A Russian 'spy whale' is having too much fun to leave Norway

"The whale was really friendly and came up to us and started opening its mouth, and just checking us out," a Norwegian official said.


LONDON — This suspected Russian spy is having a whale of a time in Norway.

A beluga whale — found in Arctic Norway with a camera harness strapped to its head — has been joyously seeking out human contact and is in no hurry to swim back to Mother Russia, or anywhere for that matter.

"The whale was really friendly and came up to us and started opening its mouth, and just checking us out," said Jorgen Ree Wiig, an official with the Norwegian Directorate of Fisheries. "We were trying to talk to it."

Wiig told NBC News he's rarely seen a whale so confidently seeking out human interaction: "That’s really untypical."

The whale became a worldwide espionage sensation after Norweigan fishermen first spotted it last week with a harness wrapped near its head.

Upon closer inspection, it turned out to be a harness that could have fitted a small camera, marked with the words “Equipment St Petersburg,” raising suspicions the whale was working as a Kremlin spy.

More likely, Wiig theorized, this whale is from a notorious whale operation in Siberia that once trapped massive maritime mammals for sale to aquariums. That so-called "whale jail" has since been disbanded with its operators haphazardly dumping evidence.

"I don’t know if you’ve heard about the whale sanctuary in Siberia, it’s a whale sanctuary that was a little bit illegal I think, and it was shut down because it caught a lot of whales last year, like orcas and belugas," Wiig explained.

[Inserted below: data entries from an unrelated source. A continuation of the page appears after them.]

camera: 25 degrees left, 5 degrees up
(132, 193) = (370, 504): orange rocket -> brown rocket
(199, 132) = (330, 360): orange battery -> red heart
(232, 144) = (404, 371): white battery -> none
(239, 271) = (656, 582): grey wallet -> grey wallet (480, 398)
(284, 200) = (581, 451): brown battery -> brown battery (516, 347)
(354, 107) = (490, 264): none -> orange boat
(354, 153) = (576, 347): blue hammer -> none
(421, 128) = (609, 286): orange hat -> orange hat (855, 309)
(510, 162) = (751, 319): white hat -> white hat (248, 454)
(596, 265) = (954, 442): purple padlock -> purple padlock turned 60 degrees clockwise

"Yeah, and it was gonna be like prosecuted by the Russian government. So this whale might also be, like somebody had it in a containment and they got afraid and just let it loose because they didn’t want to be prosecuted."

Biologists hope the best for this personable whale, and hope it meets with a better fate than Keiko, the orca, which was the star of the 1993 hit movie "Free Willy."

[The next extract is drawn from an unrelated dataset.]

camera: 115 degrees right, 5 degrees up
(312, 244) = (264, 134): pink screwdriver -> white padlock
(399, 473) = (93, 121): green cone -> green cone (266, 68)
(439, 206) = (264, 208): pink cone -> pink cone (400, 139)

Keiko, which was aquarium-raised, was freed in Iceland but couldn't fully adapt to the wild and died less than 1 1/2 years later near Norway.

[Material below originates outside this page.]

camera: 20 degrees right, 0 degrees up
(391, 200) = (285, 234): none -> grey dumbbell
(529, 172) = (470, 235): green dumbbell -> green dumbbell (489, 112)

"That was a whale that lived in captivity for almost its whole life and it was released and then it went to Norway and then it died after a while," Wiig said. "So I hope that doesn’t happen here, of course."

Tony Brown reported from London, David K. Li reported from New York.

Correction (May 3, 2019, 07.00 a.m. ET): An earlier version of this article misstated what the whale was wearing. It was found with a camera harness strapped around its head; the harness did not include a camera.